Teilnehmende erhalten einen fundierten Überblick über Reparaturmethoden, Materialien und Werkzeuge – mit einem klaren Fokus auf den wirtschaftlichen und rechtlichen Rahmen. Besonders im Umgang mit Leasingrückläufern ist es entscheidend, zwischen technisch machbarer und tatsächlich zulässiger Reparatur zu unterscheiden.

Inhalte des Fachseminars
Technische Grundlagen typischer Smart Repair-Verfahren
Erkennen und Einschätzen von Schadenbildern (Lack, Kunststoff, Karosserie)
Bewertung von Reparaturfähigkeit vs. Austauschpflicht
Wirtschaftliche Abwägungen bei der Rückgabe von Leasingfahrzeugen
Kostenabschätzung typischer Instandsetzungsmaßnahmen
Umgang mit sicherheitsrelevanten Bauteilen:
z. B. Radarsensoren, Fahrerassistenzsysteme, Kalibrierungspflicht
Rechtliche Rahmenbedingungen: Wo darf repariert werden – und wo nicht?
Werkstoffkunde, Werkzeugpraxis und Vorführung realer Reparaturprozesse
Interaktiver Erfahrungsaustausch und Praxisfragen aus dem TÜV-Alltag

Unternehmenssicht: Weiterbildung mit System
Die Schulung ist fester Bestandteil des Einarbeitungsplans neuer Mitarbeitender bei TÜV SÜD – ein Zeichen dafür, wie hoch die Relevanz von Smart Repair im Unternehmensalltag eingeschätzt wird.

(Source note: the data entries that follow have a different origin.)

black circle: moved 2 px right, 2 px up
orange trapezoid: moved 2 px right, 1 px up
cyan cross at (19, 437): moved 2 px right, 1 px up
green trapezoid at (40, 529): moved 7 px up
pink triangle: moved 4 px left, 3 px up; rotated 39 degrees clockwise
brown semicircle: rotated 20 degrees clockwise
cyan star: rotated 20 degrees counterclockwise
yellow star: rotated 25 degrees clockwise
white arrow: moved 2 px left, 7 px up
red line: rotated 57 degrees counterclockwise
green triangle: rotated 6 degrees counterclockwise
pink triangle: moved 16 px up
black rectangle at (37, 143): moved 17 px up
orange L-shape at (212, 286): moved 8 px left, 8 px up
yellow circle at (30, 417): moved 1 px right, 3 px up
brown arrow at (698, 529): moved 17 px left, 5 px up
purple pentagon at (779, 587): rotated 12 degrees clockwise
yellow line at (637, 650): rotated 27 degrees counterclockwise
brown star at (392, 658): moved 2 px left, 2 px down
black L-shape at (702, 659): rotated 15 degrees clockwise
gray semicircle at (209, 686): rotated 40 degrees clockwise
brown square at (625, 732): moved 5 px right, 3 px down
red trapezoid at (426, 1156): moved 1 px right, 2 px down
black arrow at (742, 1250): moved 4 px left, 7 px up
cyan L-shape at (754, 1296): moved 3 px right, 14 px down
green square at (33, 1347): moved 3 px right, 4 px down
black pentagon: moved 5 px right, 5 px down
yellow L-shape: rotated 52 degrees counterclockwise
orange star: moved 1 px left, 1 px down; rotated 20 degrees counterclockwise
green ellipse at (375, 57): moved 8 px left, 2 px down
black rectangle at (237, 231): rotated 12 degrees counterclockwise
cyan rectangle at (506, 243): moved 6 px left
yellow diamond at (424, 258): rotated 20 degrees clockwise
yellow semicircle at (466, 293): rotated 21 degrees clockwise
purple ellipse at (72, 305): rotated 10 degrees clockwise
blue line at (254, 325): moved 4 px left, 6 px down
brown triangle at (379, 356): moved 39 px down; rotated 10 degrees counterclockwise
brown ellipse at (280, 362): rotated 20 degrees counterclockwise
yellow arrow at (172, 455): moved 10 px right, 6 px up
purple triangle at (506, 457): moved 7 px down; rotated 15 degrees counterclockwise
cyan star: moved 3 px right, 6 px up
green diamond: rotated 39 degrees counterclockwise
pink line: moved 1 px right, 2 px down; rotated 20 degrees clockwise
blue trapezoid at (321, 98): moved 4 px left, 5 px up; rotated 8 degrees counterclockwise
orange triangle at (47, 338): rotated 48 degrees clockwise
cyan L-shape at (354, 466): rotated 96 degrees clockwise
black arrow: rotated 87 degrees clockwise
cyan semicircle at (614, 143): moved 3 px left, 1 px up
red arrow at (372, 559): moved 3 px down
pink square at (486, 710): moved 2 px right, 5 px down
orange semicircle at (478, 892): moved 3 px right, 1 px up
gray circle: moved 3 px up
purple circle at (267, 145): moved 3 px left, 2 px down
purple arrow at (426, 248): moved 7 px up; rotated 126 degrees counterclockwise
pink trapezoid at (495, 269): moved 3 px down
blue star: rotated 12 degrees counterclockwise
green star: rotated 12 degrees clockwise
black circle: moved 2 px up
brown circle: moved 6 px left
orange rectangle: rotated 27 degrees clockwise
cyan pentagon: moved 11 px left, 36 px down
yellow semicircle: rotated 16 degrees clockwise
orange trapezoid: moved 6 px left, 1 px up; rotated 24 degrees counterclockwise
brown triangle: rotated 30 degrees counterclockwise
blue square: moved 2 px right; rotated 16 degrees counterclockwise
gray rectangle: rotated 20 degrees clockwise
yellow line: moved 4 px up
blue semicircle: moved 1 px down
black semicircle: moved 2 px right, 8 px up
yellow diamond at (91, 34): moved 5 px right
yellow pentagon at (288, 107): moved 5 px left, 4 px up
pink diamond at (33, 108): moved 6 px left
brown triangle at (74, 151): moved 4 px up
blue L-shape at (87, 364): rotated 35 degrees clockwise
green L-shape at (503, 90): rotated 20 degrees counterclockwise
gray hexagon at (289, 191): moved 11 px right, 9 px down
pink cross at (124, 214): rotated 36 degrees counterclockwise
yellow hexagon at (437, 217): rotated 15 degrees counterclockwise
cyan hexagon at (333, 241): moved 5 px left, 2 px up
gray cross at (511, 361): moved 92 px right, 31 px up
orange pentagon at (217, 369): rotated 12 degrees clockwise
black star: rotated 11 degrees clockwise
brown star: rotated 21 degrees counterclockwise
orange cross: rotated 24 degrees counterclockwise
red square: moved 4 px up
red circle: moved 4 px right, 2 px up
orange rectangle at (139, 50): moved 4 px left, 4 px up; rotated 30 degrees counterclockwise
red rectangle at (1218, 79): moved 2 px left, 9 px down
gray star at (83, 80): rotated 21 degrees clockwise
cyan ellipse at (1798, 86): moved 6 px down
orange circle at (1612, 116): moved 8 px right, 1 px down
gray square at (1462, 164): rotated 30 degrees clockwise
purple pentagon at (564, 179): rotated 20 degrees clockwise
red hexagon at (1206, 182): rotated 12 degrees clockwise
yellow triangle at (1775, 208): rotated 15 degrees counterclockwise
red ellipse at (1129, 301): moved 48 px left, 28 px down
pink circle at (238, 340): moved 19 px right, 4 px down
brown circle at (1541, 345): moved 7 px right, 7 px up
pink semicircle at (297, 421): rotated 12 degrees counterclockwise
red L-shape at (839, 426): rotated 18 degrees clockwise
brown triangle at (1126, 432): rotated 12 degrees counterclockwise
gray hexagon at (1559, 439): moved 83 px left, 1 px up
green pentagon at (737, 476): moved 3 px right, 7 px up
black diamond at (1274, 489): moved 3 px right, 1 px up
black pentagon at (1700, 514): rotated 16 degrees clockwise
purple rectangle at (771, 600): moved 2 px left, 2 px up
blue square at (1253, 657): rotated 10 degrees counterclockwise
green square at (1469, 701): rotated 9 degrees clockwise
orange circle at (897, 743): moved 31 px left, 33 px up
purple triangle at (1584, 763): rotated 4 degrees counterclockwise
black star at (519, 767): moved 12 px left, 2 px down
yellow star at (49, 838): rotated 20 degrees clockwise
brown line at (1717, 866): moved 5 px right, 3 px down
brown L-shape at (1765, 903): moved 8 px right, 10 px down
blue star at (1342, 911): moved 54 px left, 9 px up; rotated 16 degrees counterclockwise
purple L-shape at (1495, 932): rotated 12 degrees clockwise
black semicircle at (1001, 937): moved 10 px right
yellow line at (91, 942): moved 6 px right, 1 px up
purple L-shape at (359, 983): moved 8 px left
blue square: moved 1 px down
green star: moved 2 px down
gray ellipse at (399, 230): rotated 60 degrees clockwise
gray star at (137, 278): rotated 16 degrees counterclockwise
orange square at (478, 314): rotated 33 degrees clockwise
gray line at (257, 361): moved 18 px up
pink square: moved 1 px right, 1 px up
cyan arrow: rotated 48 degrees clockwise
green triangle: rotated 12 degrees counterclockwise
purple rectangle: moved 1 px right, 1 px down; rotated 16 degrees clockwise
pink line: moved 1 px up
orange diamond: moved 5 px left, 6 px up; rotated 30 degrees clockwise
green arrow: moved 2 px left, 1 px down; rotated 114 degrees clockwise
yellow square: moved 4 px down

Das Wissen ist nicht nur in der Werkstatt nützlich, sondern für alle, die Fahrzeuge bewerten, Rücknahmen dokumentieren oder mit Werkstätten kommunizieren.

Smart Repair ist nicht nur ein Handwerksthema – es ist ein Verständnis-Thema für alle, die mit Fahrzeugsystemen, Schadensbewertung und Leasingrückgaben arbeiten.
4 – Fazit
Was den Unterschied macht: Verstehen statt nur beurteilen
Durch die Kombination aus Theorie und Werkstattpraxis entsteht ein tiefes Verständnis für Schäden, Reparaturmethoden und Grenzen der Instandsetzung. Die Teilnehmenden profitieren von einem bewussteren Blick auf Schäden – und lernen, wann eine Reparatur wirtschaftlich sinnvoll ist, wann sie sicherheitskritisch wird oder wo Herstellergrenzen greifen.
Weiterbildung als Qualitätsfaktor
Die Kooperation zwischen TÜV SÜD und dem WerksKolleg zeigt, wie moderne Weiterbildung im Handwerk aussieht: praxisnah, branchenspezifisch und relevant über das Handwerk hinaus. Smart Repair ist längst kein Randthema mehr – sondern eine Schlüsselkompetenz im Kontext von Schadenbewertung, Leasing, Kalkulation und Kundendialog. Und genau deshalb gehört es ins Onboarding – nicht irgendwann, sondern gleich zu Beginn.